- **Task to complete**
Using the text on wiki equations and tables, answer:
(a) Which equation editor places the required LaTeX onto the clipboard?
(b) What file format should an Excel worksheet be saved in before using the CSV converter?
(c) What happens to a cell starting with "-" if no space is inserted between the - and | in the output?

- **Document section**
=======

The requisite syntax can be produced by using
*MathType as an equation editor (used standalone or in Word). It places the required LaTeX onto the clipboard for pasting into the Wiki).
*[http://www.lyx.org/ Lyx] which is a free stand-alone editor.
*A more general solution to this problem is simply to create a graphical image of your equation, and insert that instead as a picture.

== Inserting Tables ==
Instead of inserting screenshots of Excel, tables can be produced using MediaWiki markup (see [http://www.mediawiki.org/wiki/Help:Tables this page]), where you can also find lots of examples of different styles of table. However, this can be quite time consuming when you have a lot of tabulated data and need to copy it from somewhere like Excel into ChemWiki. Instead of typing it by hand, you can save your Excel worksheet as a comma separated file (.csv) and then use this [[http://area23.brightbyte.de/csv2wp.php CSV to MediaWiki markup]] convertor. Note that cells starting with "-", e.g. for negative numbers, need a space inserted between the - and | in the output otherwise MediaWiki interprets it as a new row.

Another web-based utility is available called [http://excel2wiki.net/ Excel2Wiki] which can be used to generate MediaWiki code from an Excel table.

=======

- **The data**

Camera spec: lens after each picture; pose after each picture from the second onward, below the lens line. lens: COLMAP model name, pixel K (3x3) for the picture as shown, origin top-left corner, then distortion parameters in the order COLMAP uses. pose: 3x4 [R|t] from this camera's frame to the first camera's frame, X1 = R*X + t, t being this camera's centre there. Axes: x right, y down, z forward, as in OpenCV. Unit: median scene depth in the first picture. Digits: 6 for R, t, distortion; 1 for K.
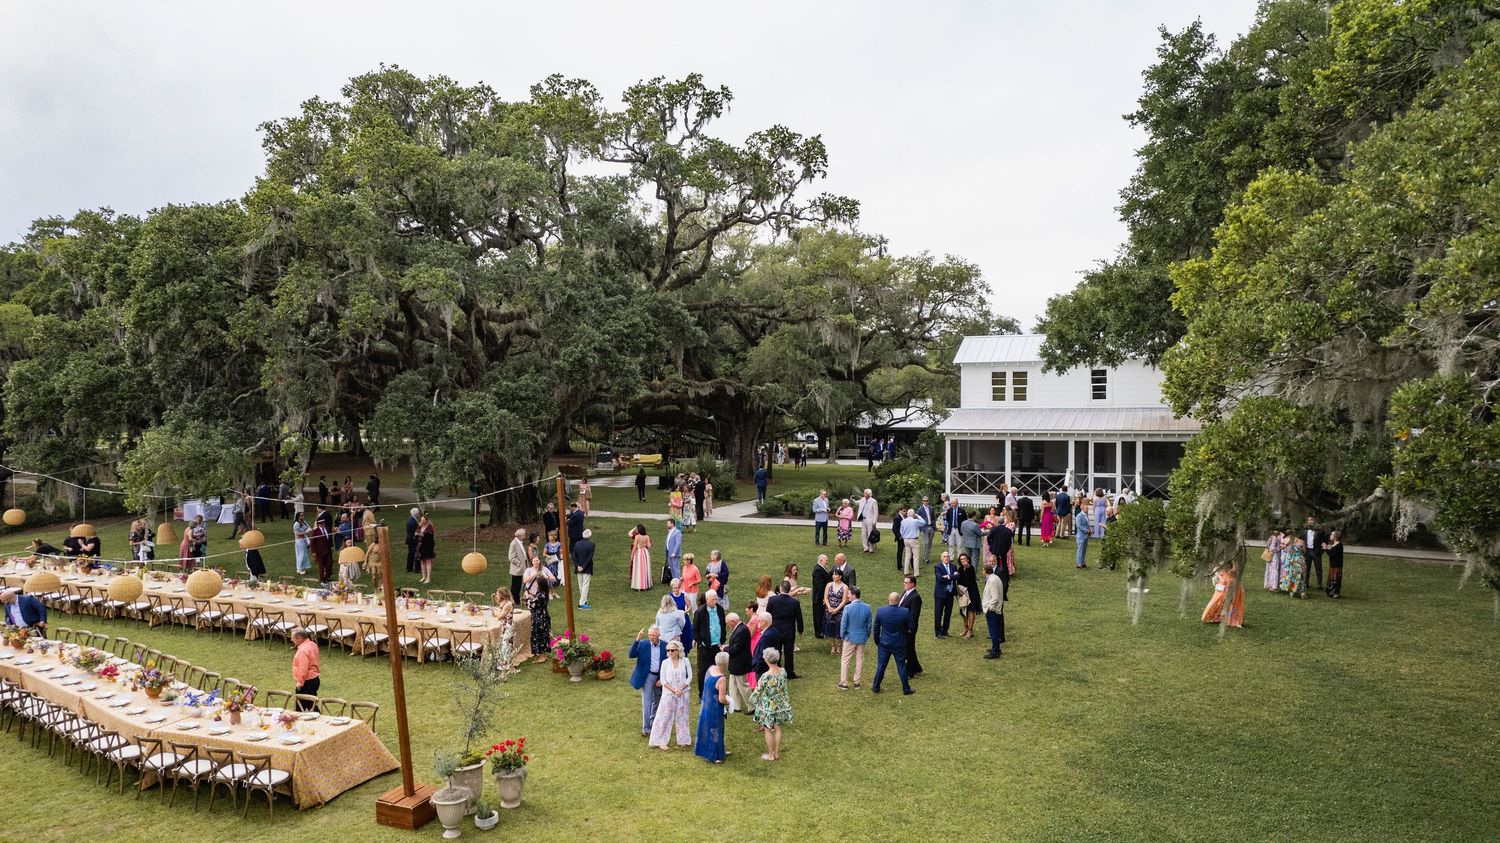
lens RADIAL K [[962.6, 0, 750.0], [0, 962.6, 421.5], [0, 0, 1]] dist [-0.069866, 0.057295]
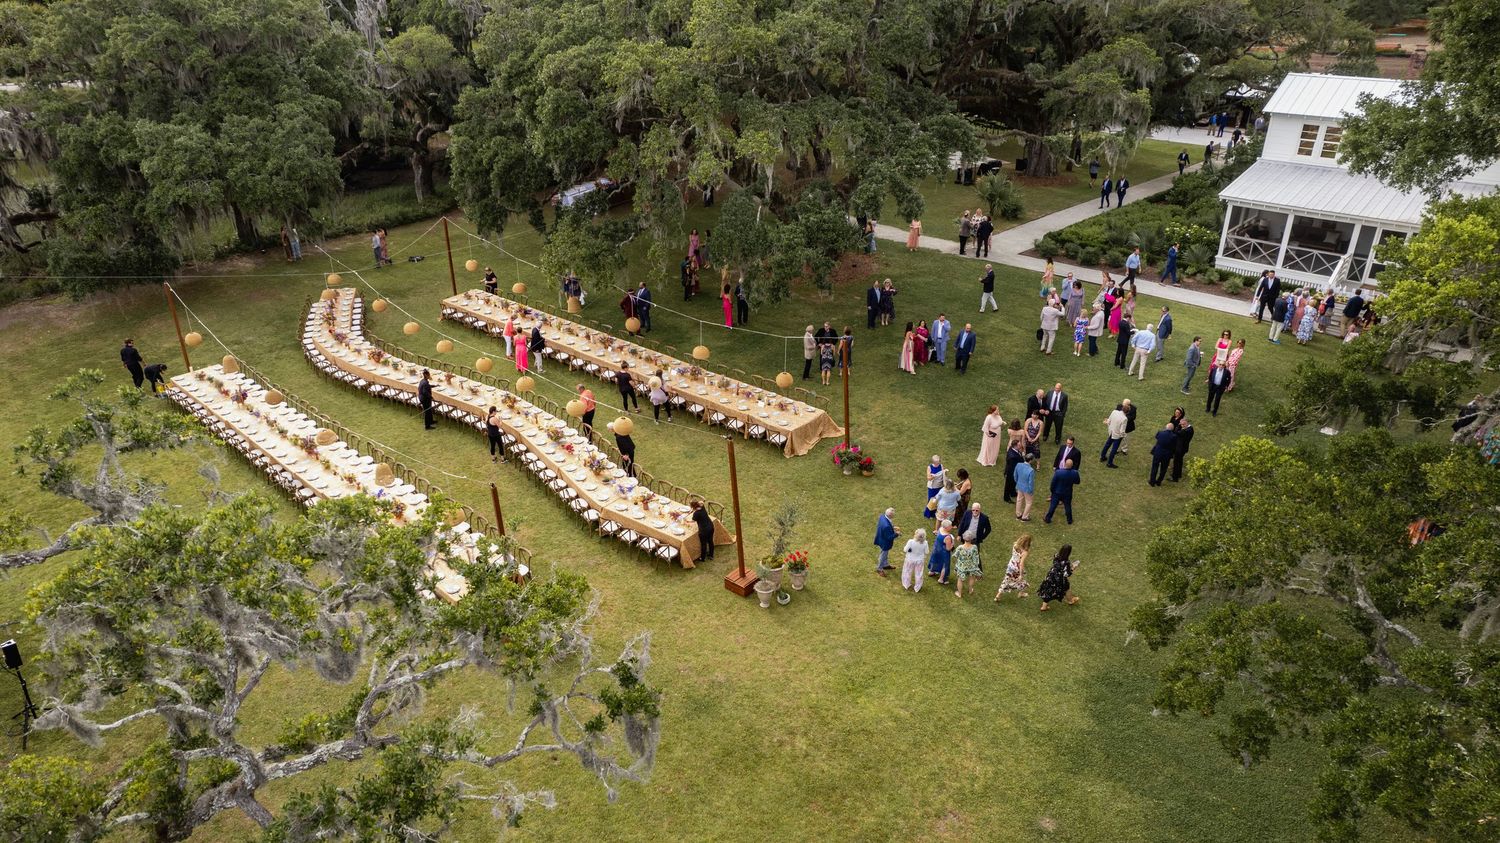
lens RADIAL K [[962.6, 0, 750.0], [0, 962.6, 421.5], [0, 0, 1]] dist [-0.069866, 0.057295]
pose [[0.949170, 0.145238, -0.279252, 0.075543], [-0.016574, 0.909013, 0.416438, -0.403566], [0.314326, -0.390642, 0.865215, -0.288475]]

=======

- **Reply**
(a) MathType
(b) A comma separated file (.csv)
(c) MediaWiki interprets it as a new row.